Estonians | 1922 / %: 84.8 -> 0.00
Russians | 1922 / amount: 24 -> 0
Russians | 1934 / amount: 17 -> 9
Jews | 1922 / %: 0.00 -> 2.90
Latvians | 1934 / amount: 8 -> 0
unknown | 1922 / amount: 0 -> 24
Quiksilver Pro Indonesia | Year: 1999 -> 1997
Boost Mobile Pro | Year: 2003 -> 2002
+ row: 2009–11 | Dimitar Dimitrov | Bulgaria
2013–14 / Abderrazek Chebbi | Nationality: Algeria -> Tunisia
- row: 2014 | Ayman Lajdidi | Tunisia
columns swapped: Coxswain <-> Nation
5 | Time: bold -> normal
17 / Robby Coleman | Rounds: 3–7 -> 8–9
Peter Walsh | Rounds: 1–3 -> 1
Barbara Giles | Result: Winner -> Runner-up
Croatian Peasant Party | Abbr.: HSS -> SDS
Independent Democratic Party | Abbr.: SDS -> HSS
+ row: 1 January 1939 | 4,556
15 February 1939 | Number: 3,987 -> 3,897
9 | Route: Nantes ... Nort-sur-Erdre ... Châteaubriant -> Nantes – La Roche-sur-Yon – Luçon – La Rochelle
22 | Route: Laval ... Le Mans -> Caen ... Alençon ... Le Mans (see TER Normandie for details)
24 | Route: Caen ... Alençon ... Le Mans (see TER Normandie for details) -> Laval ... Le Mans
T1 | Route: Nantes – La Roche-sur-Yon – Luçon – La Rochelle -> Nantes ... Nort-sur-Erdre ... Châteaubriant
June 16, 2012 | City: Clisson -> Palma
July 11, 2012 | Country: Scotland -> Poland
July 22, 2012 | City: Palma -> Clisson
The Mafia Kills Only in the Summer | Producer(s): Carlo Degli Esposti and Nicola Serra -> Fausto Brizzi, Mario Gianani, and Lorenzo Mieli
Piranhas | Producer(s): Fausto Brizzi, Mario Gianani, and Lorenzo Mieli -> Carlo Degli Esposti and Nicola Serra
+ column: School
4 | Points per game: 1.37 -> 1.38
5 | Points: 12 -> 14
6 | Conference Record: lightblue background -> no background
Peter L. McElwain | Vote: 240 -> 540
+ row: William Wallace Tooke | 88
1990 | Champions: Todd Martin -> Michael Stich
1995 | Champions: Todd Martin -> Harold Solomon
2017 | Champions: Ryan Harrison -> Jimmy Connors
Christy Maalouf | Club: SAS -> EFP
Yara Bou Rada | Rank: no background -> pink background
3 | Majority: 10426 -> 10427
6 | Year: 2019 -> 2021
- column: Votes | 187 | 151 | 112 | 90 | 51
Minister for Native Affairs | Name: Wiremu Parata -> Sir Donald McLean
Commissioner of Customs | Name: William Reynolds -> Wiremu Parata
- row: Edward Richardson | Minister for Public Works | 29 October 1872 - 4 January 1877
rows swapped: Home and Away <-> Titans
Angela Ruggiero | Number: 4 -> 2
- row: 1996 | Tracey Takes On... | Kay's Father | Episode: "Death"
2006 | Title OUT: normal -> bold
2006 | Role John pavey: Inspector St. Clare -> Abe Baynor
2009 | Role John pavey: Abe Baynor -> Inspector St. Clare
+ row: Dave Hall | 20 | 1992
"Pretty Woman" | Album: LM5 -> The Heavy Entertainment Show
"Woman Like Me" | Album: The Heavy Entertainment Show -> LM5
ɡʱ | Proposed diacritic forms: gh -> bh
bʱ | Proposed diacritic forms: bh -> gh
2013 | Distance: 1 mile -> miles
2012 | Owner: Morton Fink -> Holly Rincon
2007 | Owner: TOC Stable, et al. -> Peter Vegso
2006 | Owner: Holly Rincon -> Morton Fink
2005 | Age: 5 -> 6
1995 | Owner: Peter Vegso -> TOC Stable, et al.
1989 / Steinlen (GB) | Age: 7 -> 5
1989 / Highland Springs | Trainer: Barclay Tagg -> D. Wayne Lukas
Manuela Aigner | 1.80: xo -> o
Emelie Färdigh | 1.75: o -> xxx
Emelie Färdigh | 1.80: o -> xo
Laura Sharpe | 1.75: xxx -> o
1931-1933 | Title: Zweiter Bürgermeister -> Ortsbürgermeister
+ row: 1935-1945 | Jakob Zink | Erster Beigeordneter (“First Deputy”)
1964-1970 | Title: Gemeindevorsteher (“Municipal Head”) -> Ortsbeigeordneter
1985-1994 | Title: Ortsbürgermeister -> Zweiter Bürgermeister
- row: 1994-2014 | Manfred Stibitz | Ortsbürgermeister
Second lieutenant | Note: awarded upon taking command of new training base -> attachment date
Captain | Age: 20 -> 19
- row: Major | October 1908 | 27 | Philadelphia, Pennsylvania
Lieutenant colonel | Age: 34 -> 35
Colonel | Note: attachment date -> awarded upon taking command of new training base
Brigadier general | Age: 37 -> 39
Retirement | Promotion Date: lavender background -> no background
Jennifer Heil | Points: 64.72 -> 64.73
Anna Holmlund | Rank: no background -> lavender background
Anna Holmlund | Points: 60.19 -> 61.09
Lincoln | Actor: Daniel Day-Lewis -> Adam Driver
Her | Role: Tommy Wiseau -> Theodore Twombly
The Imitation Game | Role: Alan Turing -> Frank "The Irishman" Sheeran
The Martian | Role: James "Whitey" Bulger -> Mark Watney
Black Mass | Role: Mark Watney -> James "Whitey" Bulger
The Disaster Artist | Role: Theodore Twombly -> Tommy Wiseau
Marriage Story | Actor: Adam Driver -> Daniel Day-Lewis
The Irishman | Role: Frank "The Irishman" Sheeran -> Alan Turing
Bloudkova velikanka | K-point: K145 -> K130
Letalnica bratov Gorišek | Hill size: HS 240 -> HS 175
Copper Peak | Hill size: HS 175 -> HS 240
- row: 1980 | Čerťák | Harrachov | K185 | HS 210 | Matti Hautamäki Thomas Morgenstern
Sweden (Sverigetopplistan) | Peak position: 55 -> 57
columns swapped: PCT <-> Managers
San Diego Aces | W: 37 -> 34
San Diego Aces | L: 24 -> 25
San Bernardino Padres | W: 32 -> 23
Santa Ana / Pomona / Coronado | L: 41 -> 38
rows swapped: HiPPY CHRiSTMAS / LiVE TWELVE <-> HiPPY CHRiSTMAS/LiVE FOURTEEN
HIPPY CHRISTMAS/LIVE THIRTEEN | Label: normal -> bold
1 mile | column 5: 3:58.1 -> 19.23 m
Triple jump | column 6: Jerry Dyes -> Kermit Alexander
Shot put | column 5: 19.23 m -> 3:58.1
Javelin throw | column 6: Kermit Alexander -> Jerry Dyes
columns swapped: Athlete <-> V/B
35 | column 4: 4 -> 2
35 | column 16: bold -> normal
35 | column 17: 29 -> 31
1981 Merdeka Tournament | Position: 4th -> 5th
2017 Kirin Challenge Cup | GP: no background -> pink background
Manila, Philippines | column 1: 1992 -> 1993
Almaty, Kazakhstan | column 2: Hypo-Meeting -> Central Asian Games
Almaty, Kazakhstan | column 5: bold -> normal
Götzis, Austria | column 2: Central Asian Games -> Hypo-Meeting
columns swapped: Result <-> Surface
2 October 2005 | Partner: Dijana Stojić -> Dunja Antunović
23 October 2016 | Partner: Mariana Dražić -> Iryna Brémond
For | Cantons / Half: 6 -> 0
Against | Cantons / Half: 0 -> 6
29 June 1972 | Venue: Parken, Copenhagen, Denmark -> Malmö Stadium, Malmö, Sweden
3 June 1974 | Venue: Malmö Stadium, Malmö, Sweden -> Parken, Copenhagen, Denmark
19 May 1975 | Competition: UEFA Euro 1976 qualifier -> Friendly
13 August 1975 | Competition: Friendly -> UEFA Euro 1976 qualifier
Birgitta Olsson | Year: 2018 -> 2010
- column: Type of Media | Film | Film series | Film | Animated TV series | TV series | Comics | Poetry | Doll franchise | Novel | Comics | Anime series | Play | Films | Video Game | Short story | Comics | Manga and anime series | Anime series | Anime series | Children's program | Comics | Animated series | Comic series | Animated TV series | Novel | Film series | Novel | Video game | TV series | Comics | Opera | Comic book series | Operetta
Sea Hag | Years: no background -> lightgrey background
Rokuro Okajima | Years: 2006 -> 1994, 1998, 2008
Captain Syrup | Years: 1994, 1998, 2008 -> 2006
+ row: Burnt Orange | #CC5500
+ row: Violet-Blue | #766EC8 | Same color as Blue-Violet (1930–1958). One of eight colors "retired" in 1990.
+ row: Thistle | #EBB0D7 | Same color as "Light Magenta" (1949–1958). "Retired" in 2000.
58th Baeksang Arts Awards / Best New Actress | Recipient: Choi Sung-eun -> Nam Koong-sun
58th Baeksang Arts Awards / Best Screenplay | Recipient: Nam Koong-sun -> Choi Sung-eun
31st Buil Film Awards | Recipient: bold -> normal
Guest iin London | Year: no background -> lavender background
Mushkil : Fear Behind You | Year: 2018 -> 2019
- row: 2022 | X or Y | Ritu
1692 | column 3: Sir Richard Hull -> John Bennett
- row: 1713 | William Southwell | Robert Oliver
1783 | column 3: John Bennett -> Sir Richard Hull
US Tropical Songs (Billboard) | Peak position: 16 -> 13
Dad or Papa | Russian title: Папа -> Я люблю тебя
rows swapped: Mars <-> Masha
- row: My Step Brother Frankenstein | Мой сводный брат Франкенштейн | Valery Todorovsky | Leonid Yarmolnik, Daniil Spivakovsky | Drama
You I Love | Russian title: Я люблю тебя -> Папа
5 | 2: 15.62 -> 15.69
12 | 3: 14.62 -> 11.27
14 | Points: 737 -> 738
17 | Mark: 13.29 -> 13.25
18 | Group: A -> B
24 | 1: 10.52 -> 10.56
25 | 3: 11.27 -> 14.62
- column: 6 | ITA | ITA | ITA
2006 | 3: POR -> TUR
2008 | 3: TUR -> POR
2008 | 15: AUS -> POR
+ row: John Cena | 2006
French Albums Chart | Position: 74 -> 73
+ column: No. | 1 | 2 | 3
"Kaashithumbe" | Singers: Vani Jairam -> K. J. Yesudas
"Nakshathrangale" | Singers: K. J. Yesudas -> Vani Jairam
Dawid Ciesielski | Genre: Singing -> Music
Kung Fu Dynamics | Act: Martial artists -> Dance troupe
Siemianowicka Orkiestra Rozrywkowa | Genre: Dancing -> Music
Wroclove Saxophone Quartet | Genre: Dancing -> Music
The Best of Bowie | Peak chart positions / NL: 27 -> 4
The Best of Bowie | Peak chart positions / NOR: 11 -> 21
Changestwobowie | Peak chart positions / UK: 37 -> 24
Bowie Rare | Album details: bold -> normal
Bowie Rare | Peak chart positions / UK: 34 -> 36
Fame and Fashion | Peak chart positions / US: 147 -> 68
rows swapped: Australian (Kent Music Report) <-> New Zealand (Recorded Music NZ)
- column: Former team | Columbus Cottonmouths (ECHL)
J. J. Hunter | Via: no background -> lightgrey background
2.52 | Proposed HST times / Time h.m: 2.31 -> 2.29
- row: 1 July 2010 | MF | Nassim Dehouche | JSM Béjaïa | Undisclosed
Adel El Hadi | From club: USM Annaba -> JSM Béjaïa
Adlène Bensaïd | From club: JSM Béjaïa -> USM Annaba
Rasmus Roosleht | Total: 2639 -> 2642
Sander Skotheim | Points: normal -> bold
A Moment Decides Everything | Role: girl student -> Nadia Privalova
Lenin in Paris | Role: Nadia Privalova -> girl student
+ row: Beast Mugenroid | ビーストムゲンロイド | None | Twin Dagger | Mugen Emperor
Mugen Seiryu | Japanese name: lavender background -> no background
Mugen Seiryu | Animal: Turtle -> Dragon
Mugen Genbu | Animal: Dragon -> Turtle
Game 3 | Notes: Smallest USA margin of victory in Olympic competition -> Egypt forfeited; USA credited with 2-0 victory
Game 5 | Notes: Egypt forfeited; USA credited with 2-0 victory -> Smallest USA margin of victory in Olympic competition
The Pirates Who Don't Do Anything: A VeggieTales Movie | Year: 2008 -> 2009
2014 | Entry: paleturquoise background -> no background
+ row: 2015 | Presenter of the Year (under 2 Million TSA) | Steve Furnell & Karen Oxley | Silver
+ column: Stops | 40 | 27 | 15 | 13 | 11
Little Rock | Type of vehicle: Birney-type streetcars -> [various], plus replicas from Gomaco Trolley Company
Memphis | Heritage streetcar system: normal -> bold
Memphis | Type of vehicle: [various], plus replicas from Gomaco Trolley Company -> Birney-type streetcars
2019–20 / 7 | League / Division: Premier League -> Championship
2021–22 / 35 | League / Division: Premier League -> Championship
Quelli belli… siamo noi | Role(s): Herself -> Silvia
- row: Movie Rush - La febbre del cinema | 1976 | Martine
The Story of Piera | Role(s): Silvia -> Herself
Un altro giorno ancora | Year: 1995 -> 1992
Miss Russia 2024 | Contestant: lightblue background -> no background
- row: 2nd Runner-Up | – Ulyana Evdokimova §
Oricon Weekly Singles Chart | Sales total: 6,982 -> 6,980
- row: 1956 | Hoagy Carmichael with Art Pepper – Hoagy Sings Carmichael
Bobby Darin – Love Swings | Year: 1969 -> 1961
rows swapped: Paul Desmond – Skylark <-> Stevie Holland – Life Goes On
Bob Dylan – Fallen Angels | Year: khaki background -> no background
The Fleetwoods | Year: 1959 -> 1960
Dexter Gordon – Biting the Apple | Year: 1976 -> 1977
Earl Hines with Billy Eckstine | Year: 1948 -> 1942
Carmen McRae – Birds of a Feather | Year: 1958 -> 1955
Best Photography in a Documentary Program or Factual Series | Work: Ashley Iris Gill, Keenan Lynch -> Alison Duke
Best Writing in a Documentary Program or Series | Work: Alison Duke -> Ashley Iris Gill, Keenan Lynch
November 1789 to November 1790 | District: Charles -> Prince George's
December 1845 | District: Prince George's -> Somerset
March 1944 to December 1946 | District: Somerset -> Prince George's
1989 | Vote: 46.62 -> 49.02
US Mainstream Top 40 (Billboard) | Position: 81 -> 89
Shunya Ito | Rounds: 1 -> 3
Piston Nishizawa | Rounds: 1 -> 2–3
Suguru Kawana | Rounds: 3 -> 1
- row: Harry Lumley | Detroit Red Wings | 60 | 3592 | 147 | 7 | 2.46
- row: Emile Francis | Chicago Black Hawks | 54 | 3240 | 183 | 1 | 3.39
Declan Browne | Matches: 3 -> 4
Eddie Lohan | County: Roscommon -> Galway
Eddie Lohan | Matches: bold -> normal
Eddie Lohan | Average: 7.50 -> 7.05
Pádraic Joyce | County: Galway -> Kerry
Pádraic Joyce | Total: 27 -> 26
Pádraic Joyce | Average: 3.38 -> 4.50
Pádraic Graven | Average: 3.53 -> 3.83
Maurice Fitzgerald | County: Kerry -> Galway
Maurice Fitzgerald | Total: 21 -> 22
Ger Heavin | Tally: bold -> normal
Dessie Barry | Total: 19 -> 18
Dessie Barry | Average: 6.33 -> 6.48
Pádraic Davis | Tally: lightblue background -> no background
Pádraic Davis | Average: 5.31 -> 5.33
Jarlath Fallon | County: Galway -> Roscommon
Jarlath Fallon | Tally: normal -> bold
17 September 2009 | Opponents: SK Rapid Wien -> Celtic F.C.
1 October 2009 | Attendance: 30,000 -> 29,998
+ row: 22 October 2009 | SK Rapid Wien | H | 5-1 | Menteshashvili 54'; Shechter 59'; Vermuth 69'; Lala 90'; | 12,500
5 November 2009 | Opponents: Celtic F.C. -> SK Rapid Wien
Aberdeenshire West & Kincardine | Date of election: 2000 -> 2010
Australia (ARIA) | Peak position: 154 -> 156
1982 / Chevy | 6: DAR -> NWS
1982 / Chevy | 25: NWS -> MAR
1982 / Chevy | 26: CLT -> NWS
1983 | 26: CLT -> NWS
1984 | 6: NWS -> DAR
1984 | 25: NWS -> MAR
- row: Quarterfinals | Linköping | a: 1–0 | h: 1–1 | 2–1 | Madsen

※ ※ ※

> Instructions to follow:
Repeat the rows exactly, starting at the first line and stopping after the line that contains "Yara Bou Rada", including both of those lines.

> Correct answer:
Estonians | 1922 / %: 84.8 -> 0.00
Russians | 1922 / amount: 24 -> 0
Russians | 1934 / amount: 17 -> 9
Jews | 1922 / %: 0.00 -> 2.90
Latvians | 1934 / amount: 8 -> 0
unknown | 1922 / amount: 0 -> 24
Quiksilver Pro Indonesia | Year: 1999 -> 1997
Boost Mobile Pro | Year: 2003 -> 2002
+ row: 2009–11 | Dimitar Dimitrov | Bulgaria
2013–14 / Abderrazek Chebbi | Nationality: Algeria -> Tunisia
- row: 2014 | Ayman Lajdidi | Tunisia
columns swapped: Coxswain <-> Nation
5 | Time: bold -> normal
17 / Robby Coleman | Rounds: 3–7 -> 8–9
Peter Walsh | Rounds: 1–3 -> 1
Barbara Giles | Result: Winner -> Runner-up
Croatian Peasant Party | Abbr.: HSS -> SDS
Independent Democratic Party | Abbr.: SDS -> HSS
+ row: 1 January 1939 | 4,556
15 February 1939 | Number: 3,987 -> 3,897
9 | Route: Nantes ... Nort-sur-Erdre ... Châteaubriant -> Nantes – La Roche-sur-Yon – Luçon – La Rochelle
22 | Route: Laval ... Le Mans -> Caen ... Alençon ... Le Mans (see TER Normandie for details)
24 | Route: Caen ... Alençon ... Le Mans (see TER Normandie for details) -> Laval ... Le Mans
T1 | Route: Nantes – La Roche-sur-Yon – Luçon – La Rochelle -> Nantes ... Nort-sur-Erdre ... Châteaubriant
June 16, 2012 | City: Clisson -> Palma
July 11, 2012 | Country: Scotland -> Poland
July 22, 2012 | City: Palma -> Clisson
The Mafia Kills Only in the Summer | Producer(s): Carlo Degli Esposti and Nicola Serra -> Fausto Brizzi, Mario Gianani, and Lorenzo Mieli
Piranhas | Producer(s): Fausto Brizzi, Mario Gianani, and Lorenzo Mieli -> Carlo Degli Esposti and Nicola Serra
+ column: School
4 | Points per game: 1.37 -> 1.38
5 | Points: 12 -> 14
6 | Conference Record: lightblue background -> no background
Peter L. McElwain | Vote: 240 -> 540
+ row: William Wallace Tooke | 88
1990 | Champions: Todd Martin -> Michael Stich
1995 | Champions: Todd Martin -> Harold Solomon
2017 | Champions: Ryan Harrison -> Jimmy Connors
Christy Maalouf | Club: SAS -> EFP
Yara Bou Rada | Rank: no background -> pink background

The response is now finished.